Het is ook belangrijk om te onderkennen dat innovatie mogelijk moet blijven. Leveranciers moeten zich van elkaar kunnen onderscheiden. In de metafoor: het apparaat kan alleen werken met wat het stekkerblok levert. Als dat alleen de standaard is, is aan de voorkant ook alleen de standaardfunctionaliteit mogelijk en leveren alle leveranciers precies dezelfde systemen. Geen concurrentie, geen innovatie.
Een innovatief bedrijf bouwt niet wat de gebruiker nu wil, maar wat de gebruiker morgen wil. Omdat we dat nog niet kunnen weten, moet de basis flexibel zijn.
Deze inzichten stellen eisen aan de standaardisatie. Als we in de API alleen standaardiseren waar we het over eens zijn (‘de minimale standaard’), zullen leveranciers extensies gaan bouwen buiten de standaard om. Dat is hen niet kwalijk te nemen: ze moeten wel om zich te onderscheiden en ze moeten wel om te laten zien dat hun productvisie verder gaat dan wat de klant nu wil. Als de standaard die extensies niet toestaat, zullen er varianten van de standaard ontstaan en dat is het begin van het eind.

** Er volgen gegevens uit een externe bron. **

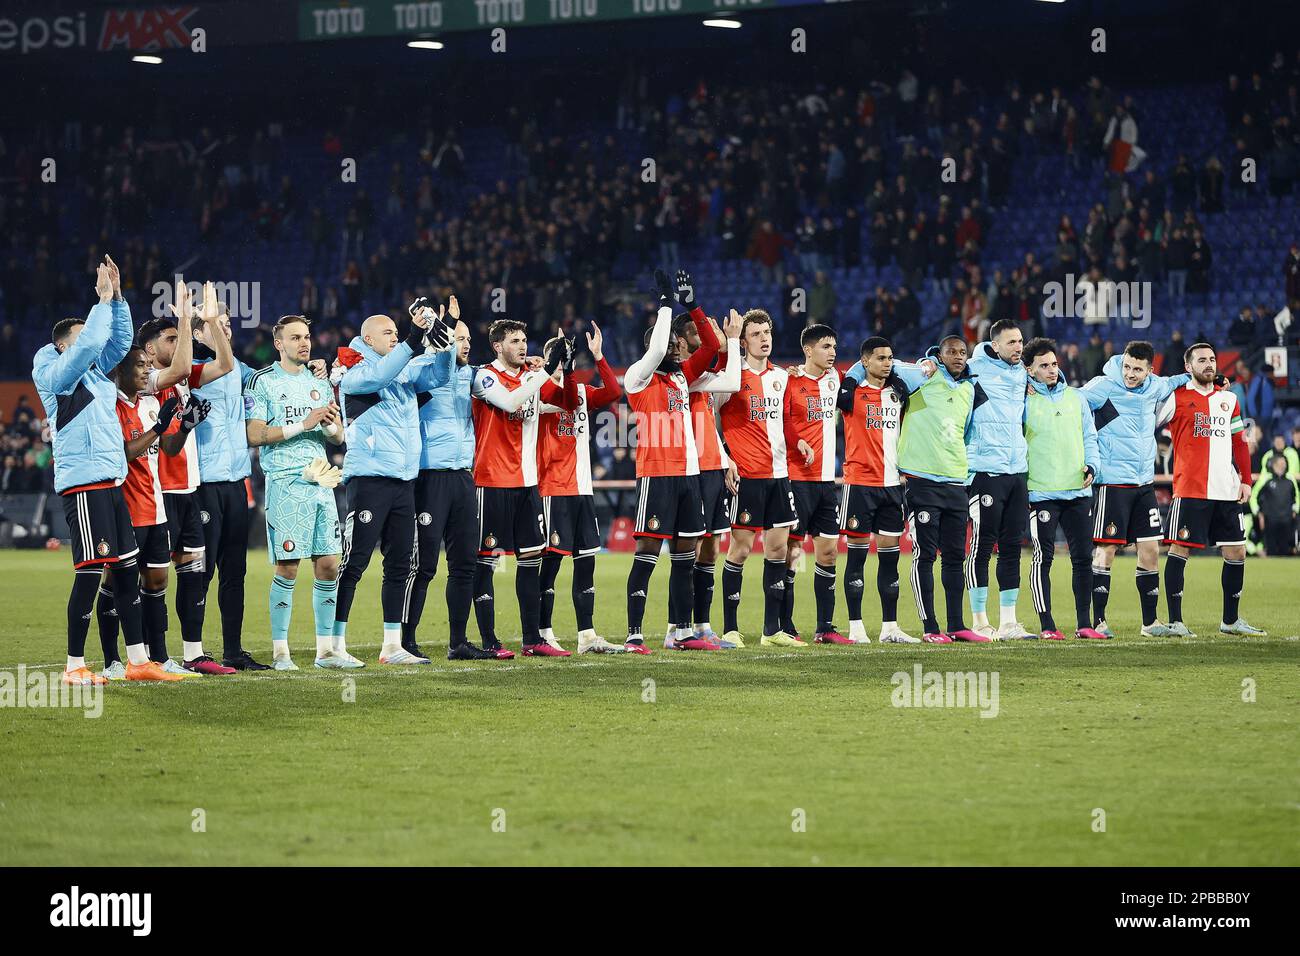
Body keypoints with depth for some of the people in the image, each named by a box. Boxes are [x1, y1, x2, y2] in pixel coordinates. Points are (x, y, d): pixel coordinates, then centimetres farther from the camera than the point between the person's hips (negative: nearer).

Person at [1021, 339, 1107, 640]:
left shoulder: (1075, 398, 12)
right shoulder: (1024, 400, -1)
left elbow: (1089, 436, 16)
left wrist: (1091, 465, 0)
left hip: (1078, 491, 4)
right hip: (1042, 493, -4)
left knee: (1083, 558, 4)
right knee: (1043, 558, -4)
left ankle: (1084, 624, 10)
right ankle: (1046, 626, 1)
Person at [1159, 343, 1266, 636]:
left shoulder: (1228, 399, 15)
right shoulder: (1176, 398, -1)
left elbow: (1239, 443, 19)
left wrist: (1246, 480, 14)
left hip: (1227, 491, 5)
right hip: (1190, 490, -5)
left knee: (1236, 552, 7)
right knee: (1180, 549, -6)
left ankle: (1230, 620, 18)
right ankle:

Voor de ICT industrie is dit een volstrekt normaal proces. Waarom? Omdat de ICT industrie leeft van innovatie. Iedere standaard kent dit probleem. Hoeveel extensies zijn er niet op bijvoorbeeld HTML en hoe lang heeft het wel niet geduurd voordat een pagina er hetzelfde uitzag in iedere browser? Een standaard is gevangen in een tijdsbeeld. In dit geval het beste dat wij in 2019 konden verzinnen, zonder kennis van 2020.
De truc is om de standaard flexibel te laten zijn. Laat toe dat de databron de “standaard plus meer” implementeert en de API dus ook “de standaard plus meer” kan doorgeven. Op die manier kan een innovatieve leverancier extra functionaliteit aanbieden zonder de architectuur aan te tasten.
Doe je dat niet, dan zet iedere leverancier er vrolijk een “Custom API” naast om tegemoet te komen aan de wensen en/of eisen van zijn klanten. Als de databron (en meest relevant de API) de mogelijkheid heeft om meer functionaliteit door te geven dan de standaard dicteert, creëer je die brede basis die je nodig hebt voor een piramide. De applicatie bevraagt de API en negeert alles dat hij niet begrijpt. Hij bevraagt de Zaken-API en krijgt alles dat de ZGW-API voorschrijft plus alles dat de leverancier van de databron zinvol vindt. Doe ermee wat je wilt en negeer wat je niet begrijpt. Heb je de front-end van dezelfde leverancier of die van een leverancier die de extensie erkent, dan heb je er baat bij. Anders niet en merk je ook niet dat die extensie in de datalaag wordt aangeboden.
Andersom ook: als de leverancier van de applicatie extra data aan de API geeft, slaat de datalaag die gewoon op als ‘extra eigenschappen’, ook al snapt de datalaag niet waar dat over gaat. Dat is niet alleen relevant voor innovatieve leveranciers die de ‘common’ willen ontstijgen: het is ook nodig voor situaties de eigenschap weldegelijk in de standaard zit, maar de datalaag nog een versie achterloopt op de applicatielaag. Die situatie gaat gegarandeerd plaatsvinden.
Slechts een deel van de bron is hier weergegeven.